Political Antics, Logic and the Truth About Overspending
With $16 trillion in national debt, we can no longer afford to allow the government to view spending differently than the rest of America views spending. Nor can we put up with Congress’ nonsensical definition of a cut.
Every year, we hear politicians saying something like, “We projected spending would increase by 4 percent but we’re only going to actually spend 3 percent more, so that’s a 1 percent cut.”
This is tantamount to someone spending $1,000 in a year on travel when they spent $900 last year but saying they cut expenses by $200 because they did not spend the $1,200 they budgeted.

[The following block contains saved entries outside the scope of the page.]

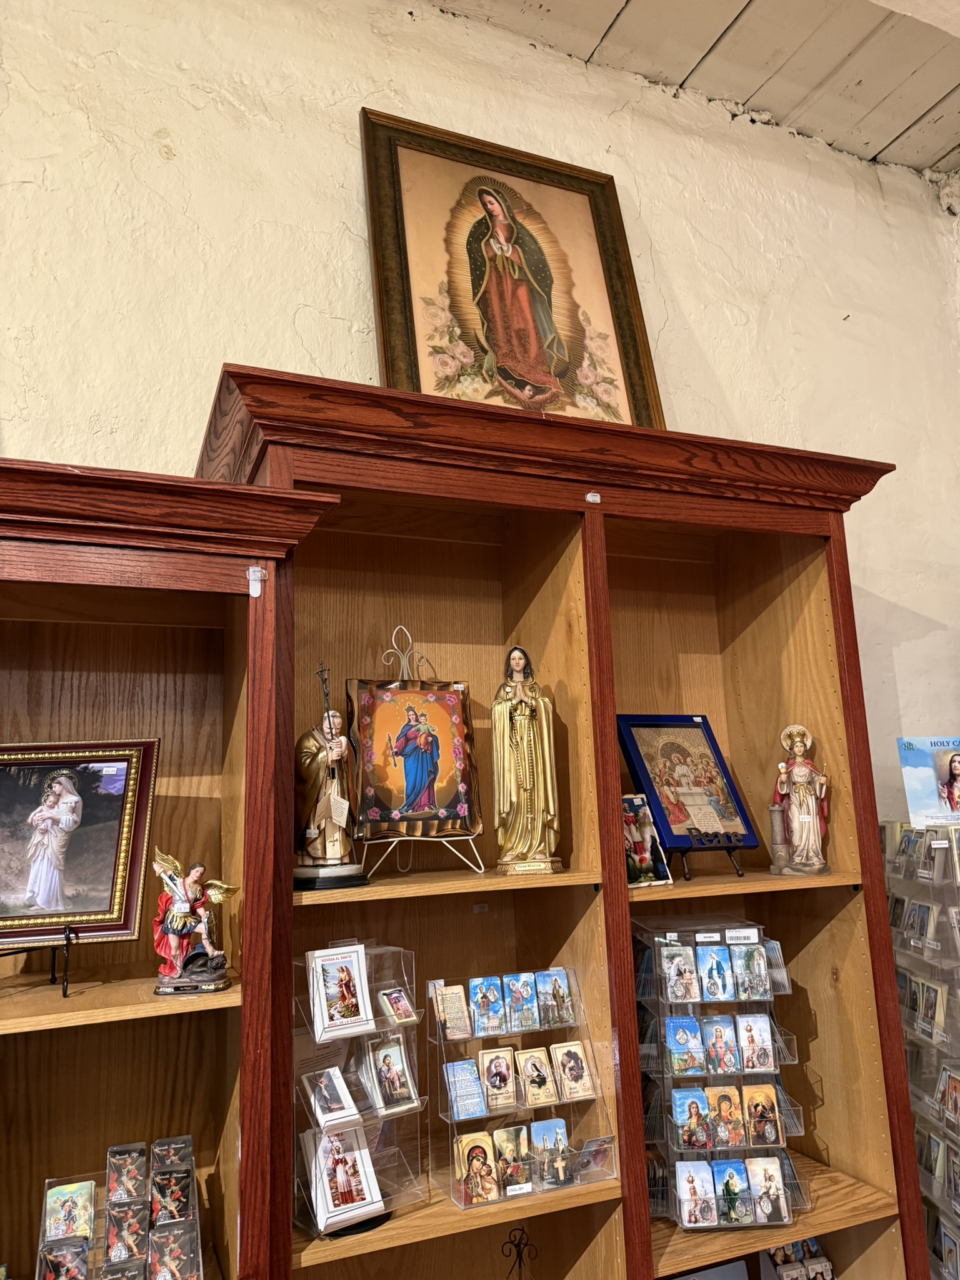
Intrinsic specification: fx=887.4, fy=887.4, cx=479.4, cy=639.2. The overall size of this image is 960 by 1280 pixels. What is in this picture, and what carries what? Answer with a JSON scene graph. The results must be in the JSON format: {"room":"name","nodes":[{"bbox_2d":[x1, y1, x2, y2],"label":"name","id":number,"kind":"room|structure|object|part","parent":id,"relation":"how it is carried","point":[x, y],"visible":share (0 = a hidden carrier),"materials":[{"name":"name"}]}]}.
{"room":"shop","nodes":[
{"label":"shop","id":0,"kind":"room"},
{"bbox_2d":[0,0,959,840],"label":"wall","id":1,"kind":"structure","parent":0,"point":[207,361],"materials":[{"name":"paint"}]},
{"bbox_2d":[0,446,341,1279],"label":"wooden cabinet","id":2,"kind":"object","parent":1,"relation":"attached to","point":[207,767],"visible":0.88,"materials":[{"name":"brown wood"}]},
{"bbox_2d":[0,923,75,996],"label":"easel","id":3,"kind":"object","parent":2,"relation":"on","point":[64,996],"visible":0.86,"materials":[{"name":"black metal"}]},
{"bbox_2d":[0,739,160,950],"label":"framed painting","id":4,"kind":"object","parent":3,"relation":"on","point":[96,880],"visible":1},
{"bbox_2d":[33,1140,201,1279],"label":"display","id":5,"kind":"object","parent":2,"relation":"in","point":[199,1246],"visible":0.79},
{"bbox_2d":[38,1235,90,1279],"label":"card","id":6,"kind":"object","parent":5,"relation":"in","point":[54,1262],"visible":0.97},
{"bbox_2d":[43,1178,96,1239],"label":"card","id":7,"kind":"object","parent":5,"relation":"in","point":[54,1232],"visible":0.94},
{"bbox_2d":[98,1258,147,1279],"label":"card","id":8,"kind":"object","parent":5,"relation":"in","point":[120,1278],"visible":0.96,"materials":[{"name":"black paper"}]},
{"bbox_2d":[105,1141,148,1201],"label":"card pack","id":9,"kind":"object","parent":5,"relation":"in","point":[135,1170],"visible":0.96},
{"bbox_2d":[104,1196,149,1266],"label":"card","id":10,"kind":"object","parent":5,"relation":"in","point":[133,1251],"visible":0.96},
{"bbox_2d":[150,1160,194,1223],"label":"card","id":11,"kind":"object","parent":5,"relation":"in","point":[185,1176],"visible":0.96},
{"bbox_2d":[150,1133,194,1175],"label":"card pack","id":12,"kind":"object","parent":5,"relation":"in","point":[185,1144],"visible":0.94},
{"bbox_2d":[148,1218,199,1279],"label":"card pack","id":13,"kind":"object","parent":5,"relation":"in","point":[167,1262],"visible":0.96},
{"bbox_2d":[150,847,238,995],"label":"angel figurine","id":14,"kind":"object","parent":2,"relation":"in","point":[180,907],"visible":0.99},
{"bbox_2d":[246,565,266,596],"label":"adhesive hook","id":15,"kind":"object","parent":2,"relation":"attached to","point":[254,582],"visible":0.97,"materials":[{"name":"plastic"}]},
{"bbox_2d":[193,358,930,1279],"label":"wooden bookcase","id":16,"kind":"object","parent":1,"relation":"attached to","point":[613,899],"visible":0.76,"materials":[{"name":"brown wood"}]},
{"bbox_2d":[292,662,367,889],"label":"statue","id":17,"kind":"object","parent":16,"relation":"on","point":[336,850],"visible":0.95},
{"bbox_2d":[292,943,429,1238],"label":"display rack","id":18,"kind":"object","parent":16,"relation":"in","point":[380,1031],"visible":0.61,"materials":[{"name":"clear plastic"}]},
{"bbox_2d":[303,1066,362,1130],"label":"card","id":19,"kind":"object","parent":18,"relation":"in","point":[339,1106],"visible":0.97,"materials":[{"name":"white paper"}]},
{"bbox_2d":[306,942,376,1041],"label":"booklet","id":20,"kind":"object","parent":18,"relation":"in","point":[357,988],"visible":0.98,"materials":[{"name":"white paper"}]},
{"bbox_2d":[304,1122,383,1230],"label":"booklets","id":21,"kind":"object","parent":18,"relation":"in","point":[328,1205],"visible":0.98,"materials":[{"name":"white paper"}]},
{"bbox_2d":[361,1034,419,1114],"label":"card","id":22,"kind":"object","parent":18,"relation":"in","point":[380,1052],"visible":0.98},
{"bbox_2d":[376,985,419,1025],"label":"card","id":23,"kind":"object","parent":18,"relation":"in","point":[399,1012],"visible":0.98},
{"bbox_2d":[358,625,483,881],"label":"easel","id":24,"kind":"object","parent":16,"relation":"on","point":[404,668],"visible":0.83,"materials":[{"name":"metal"}]},
{"bbox_2d":[344,675,479,833],"label":"icon painting","id":25,"kind":"object","parent":24,"relation":"on","point":[410,695],"visible":0.99,"materials":[{"name":"multicoloured"}]},
{"label":"shelf","id":26,"kind":"part","parent":16,"relation":"part of","materials":[{"name":"brown wood"}]},
{"bbox_2d":[361,110,663,425],"label":"framed painting","id":27,"kind":"object","parent":16,"relation":"on","point":[460,326],"visible":0.9},
{"bbox_2d":[500,1225,538,1279],"label":"stand","id":28,"kind":"object","parent":16,"relation":"in","point":[518,1254],"visible":1,"materials":[{"name":"black metal"}]},
{"bbox_2d":[428,969,614,1211],"label":"rack","id":29,"kind":"object","parent":16,"relation":"in","point":[560,1100],"visible":0.65,"materials":[{"name":"clear plastic"}]},
{"bbox_2d":[431,982,473,1039],"label":"card","id":30,"kind":"object","parent":29,"relation":"in","point":[441,1007],"visible":0.96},
{"bbox_2d":[441,1058,488,1120],"label":"card","id":31,"kind":"object","parent":29,"relation":"in","point":[457,1098],"visible":0.97,"materials":[{"name":"blue paper"}]},
{"bbox_2d":[453,1128,501,1204],"label":"card","id":32,"kind":"object","parent":29,"relation":"in","point":[494,1195],"visible":0.96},
{"bbox_2d":[468,974,506,1036],"label":"card","id":33,"kind":"object","parent":29,"relation":"in","point":[478,1017],"visible":0.95,"materials":[{"name":"blue paper"}]},
{"bbox_2d":[477,1045,517,1112],"label":"card","id":34,"kind":"object","parent":29,"relation":"in","point":[491,1092],"visible":0.96,"materials":[{"name":"beige paper"}]},
{"bbox_2d":[491,1124,532,1192],"label":"card","id":35,"kind":"object","parent":29,"relation":"in","point":[497,1133],"visible":0.95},
{"bbox_2d":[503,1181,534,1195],"label":"label","id":36,"kind":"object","parent":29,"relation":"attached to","point":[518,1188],"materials":[{"name":"white paper"}]},
{"bbox_2d":[502,970,539,1033],"label":"card","id":37,"kind":"object","parent":29,"relation":"in","point":[515,1001],"visible":0.95,"materials":[{"name":"blue paper"}]},
{"bbox_2d":[515,1046,557,1108],"label":"card","id":38,"kind":"object","parent":29,"relation":"in","point":[531,1095],"visible":0.95,"materials":[{"name":"beige paper"}]},
{"bbox_2d":[530,1118,573,1187],"label":"card","id":39,"kind":"object","parent":29,"relation":"in","point":[536,1130],"visible":0.96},
{"bbox_2d":[533,968,575,1028],"label":"card","id":40,"kind":"object","parent":29,"relation":"in","point":[552,974],"visible":0.96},
{"bbox_2d":[550,1040,595,1102],"label":"card","id":41,"kind":"object","parent":29,"relation":"in","point":[573,1047],"visible":0.96,"materials":[{"name":"beige paper"}]},
{"bbox_2d":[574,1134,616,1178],"label":"card","id":42,"kind":"object","parent":29,"relation":"in","point":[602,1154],"visible":0.89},
{"bbox_2d":[491,646,561,874],"label":"statue","id":43,"kind":"object","parent":16,"relation":"in","point":[523,716],"visible":0.99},
{"bbox_2d":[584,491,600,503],"label":"plastic hook","id":44,"kind":"object","parent":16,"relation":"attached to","point":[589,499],"visible":0.95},
{"bbox_2d":[623,791,673,886],"label":"small icon","id":45,"kind":"object","parent":16,"relation":"in","point":[642,854],"visible":0.84},
{"bbox_2d":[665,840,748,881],"label":"easel","id":46,"kind":"object","parent":16,"relation":"on","point":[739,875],"visible":0.68,"materials":[{"name":"black metal"}]},
{"bbox_2d":[615,713,759,870],"label":"framed icon","id":47,"kind":"object","parent":46,"relation":"on","point":[721,767],"visible":0.97,"materials":[{"name":"blue wood"}]},
{"bbox_2d":[635,916,811,1228],"label":"rack","id":48,"kind":"object","parent":16,"relation":"in","point":[668,1077],"visible":0.6,"materials":[{"name":"plastic"}]},
{"bbox_2d":[659,943,701,1001],"label":"card","id":49,"kind":"object","parent":48,"relation":"in","point":[674,977],"visible":0.94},
{"bbox_2d":[662,1015,706,1069],"label":"card","id":50,"kind":"object","parent":48,"relation":"in","point":[681,1036],"visible":0.94,"materials":[{"name":"blue paper"}]},
{"bbox_2d":[670,1086,711,1148],"label":"card","id":51,"kind":"object","parent":48,"relation":"in","point":[681,1117],"visible":0.94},
{"bbox_2d":[673,1160,718,1226],"label":"card","id":52,"kind":"object","parent":48,"relation":"in","point":[681,1189],"visible":0.94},
{"bbox_2d":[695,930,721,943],"label":"label","id":53,"kind":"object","parent":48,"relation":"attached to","point":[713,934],"visible":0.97,"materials":[{"name":"white paper"}]},
{"bbox_2d":[695,943,734,1001],"label":"card","id":54,"kind":"object","parent":48,"relation":"in","point":[718,982],"visible":0.93,"materials":[{"name":"blue paper"}]},
{"bbox_2d":[700,1014,740,1075],"label":"card","id":55,"kind":"object","parent":48,"relation":"in","point":[718,1060],"visible":0.94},
{"bbox_2d":[703,1085,746,1147],"label":"card","id":56,"kind":"object","parent":48,"relation":"in","point":[718,1106],"visible":0.95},
{"bbox_2d":[711,1158,754,1224],"label":"card","id":57,"kind":"object","parent":48,"relation":"in","point":[729,1187],"visible":0.94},
{"bbox_2d":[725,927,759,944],"label":"barcode label","id":58,"kind":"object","parent":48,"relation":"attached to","point":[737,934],"visible":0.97,"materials":[{"name":"white paper"}]},
{"bbox_2d":[730,942,771,1000],"label":"card","id":59,"kind":"object","parent":48,"relation":"in","point":[737,953],"visible":0.94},
{"bbox_2d":[735,1012,775,1071],"label":"card","id":60,"kind":"object","parent":48,"relation":"in","point":[758,1063],"visible":0.94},
{"bbox_2d":[741,1083,782,1146],"label":"card","id":61,"kind":"object","parent":48,"relation":"in","point":[755,1104],"visible":0.94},
{"bbox_2d":[745,1155,791,1224],"label":"card","id":62,"kind":"object","parent":48,"relation":"in","point":[755,1189],"visible":0.95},
{"bbox_2d":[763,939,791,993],"label":"card","id":63,"kind":"object","parent":48,"relation":"in","point":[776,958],"visible":0.66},
{"bbox_2d":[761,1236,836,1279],"label":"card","id":64,"kind":"object","parent":16,"relation":"in","point":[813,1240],"visible":0.85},
{"bbox_2d":[768,723,830,875],"label":"figurine","id":65,"kind":"object","parent":16,"relation":"in","point":[792,815],"visible":0.99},
{"bbox_2d":[883,827,959,1279],"label":"rack","id":66,"kind":"object","parent":1,"relation":"attached to","point":[921,1168],"visible":0.77,"materials":[{"name":"plastic"}]},
{"bbox_2d":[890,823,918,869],"label":"card","id":67,"kind":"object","parent":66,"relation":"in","point":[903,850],"visible":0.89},
{"bbox_2d":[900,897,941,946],"label":"card","id":68,"kind":"object","parent":66,"relation":"in","point":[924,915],"visible":0.84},
{"bbox_2d":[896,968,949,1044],"label":"card","id":69,"kind":"object","parent":66,"relation":"in","point":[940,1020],"visible":0.85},
{"bbox_2d":[896,736,959,827],"label":"sign","id":70,"kind":"object","parent":66,"relation":"on","point":[916,800],"visible":0.99,"materials":[{"name":"blue paper"}]},
{"bbox_2d":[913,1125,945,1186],"label":"card","id":71,"kind":"object","parent":66,"relation":"in","point":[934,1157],"visible":0.76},
{"bbox_2d":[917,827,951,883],"label":"card","id":72,"kind":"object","parent":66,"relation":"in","point":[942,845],"visible":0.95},
{"bbox_2d":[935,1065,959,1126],"label":"card","id":73,"kind":"object","parent":66,"relation":"in","point":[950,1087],"visible":0.96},
{"bbox_2d":[415,0,959,174],"label":"ceiling","id":74,"kind":"structure","parent":0,"point":[929,103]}
]}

Eventually, we at least need Congress to be in the neighborhood of a logical approach on this issue. No household, nonprofit, business, or school could operate this way, yet this is exactly what is happening in Washington.
Spending Discipline and Zero-Based Budgeting
We—Republicans and Democrats – have to do something differently.
Simply, there needs to be more spending discipline. And, using harsh-sounding labels like “austerity” to discuss spending discipline is silly and irresponsible given the dire state of our debt.
In the early 1970s, then-Georgia Governor Jimmy Carter used zero-based budgeting as a way to focus on justifying every dollar spent in the state government, and he cut state administrative costs in half.
We have to return to the idea that the federal government doesn’t automatically get to increase spending every year. We must get closer to a system that assumes the budget starts at zero, and that every dollar spent must be justified.
We can and need to turn this losing record around.